Wie unterstützen Digital Experience Platforms kanalübergreifende Customer Journeys?
DXPs vereinen Kundendaten und Kontaktpunkte und ermöglichen so konsistente Erlebnisse über Web, Mobile, Social und Offline-Kanäle hinweg. Dadurch bleiben Botschaften, Markenauftritt und Services in allen Phasen der Customer Journey aufeinander abgestimmt.
Worauf sollte ich bei der Auswahl einer DXP für mein Unternehmen achten?

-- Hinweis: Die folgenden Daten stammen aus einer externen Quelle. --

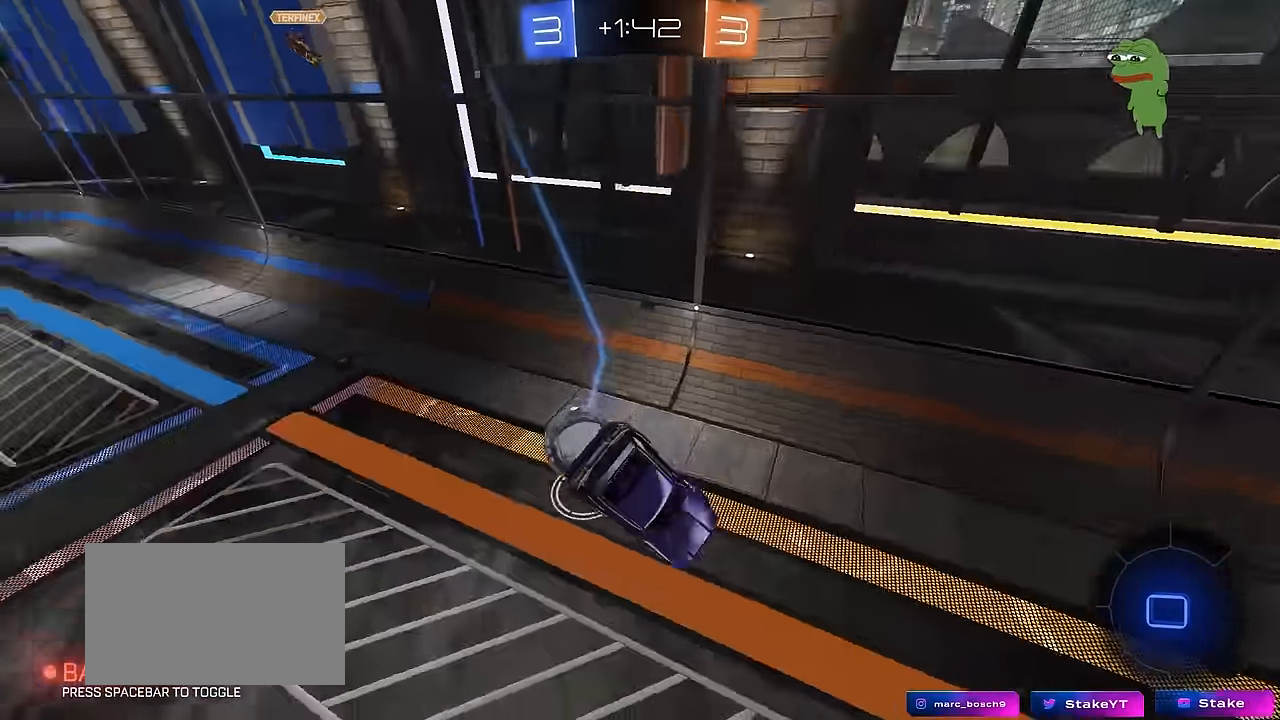
{"keys": ["a", "w"], "mouse": [], "mouse_move": "still", "events": [[33, "s", "up"], [66, "a", "up"], [400, "w", "down"], [450, "a", "down"]]}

Achten Sie auf eine DXP, die sich in Ihre bestehende Techniklandschaft integrieren lässt, Ihre Kanalstrategie unterstützt und leistungsstarke Personalisierungs- sowie Analysefunktionen bietet. Benutzerfreundlichkeit, Skalierbarkeit und Anbietersupport sind entscheidend für den langfristigen Erfolg.
Wie helfen DXPs, die Kundenbindung und -loyalität zu verbessern?
DXPs fördern die Bindung durch personalisierte Interaktionen, vereinheitlichte Daten über alle Kanäle und nahtlose Kundenerlebnisse. Sie können Engagement messen, Schwachstellen identifizieren und Journeys schnell optimieren – so bauen Sie stärkere und langfristige Kundenbeziehungen auf.
Digital Experience Platforms zur Transformation Ihrer Customer Experience
Digital Experience Platforms können das digitale Marketing und die Customer Journeys grundlegend verändern. Durch die Nutzung von komponierbaren Architekturen und die Fokussierung auf den Interaktionslebenszyklus unterstützen diese Plattformen Marketingteams dabei, eine bessere Kundenaktivierung zu erreichen und herausragende digitale Kundenerlebnisse zu schaffen.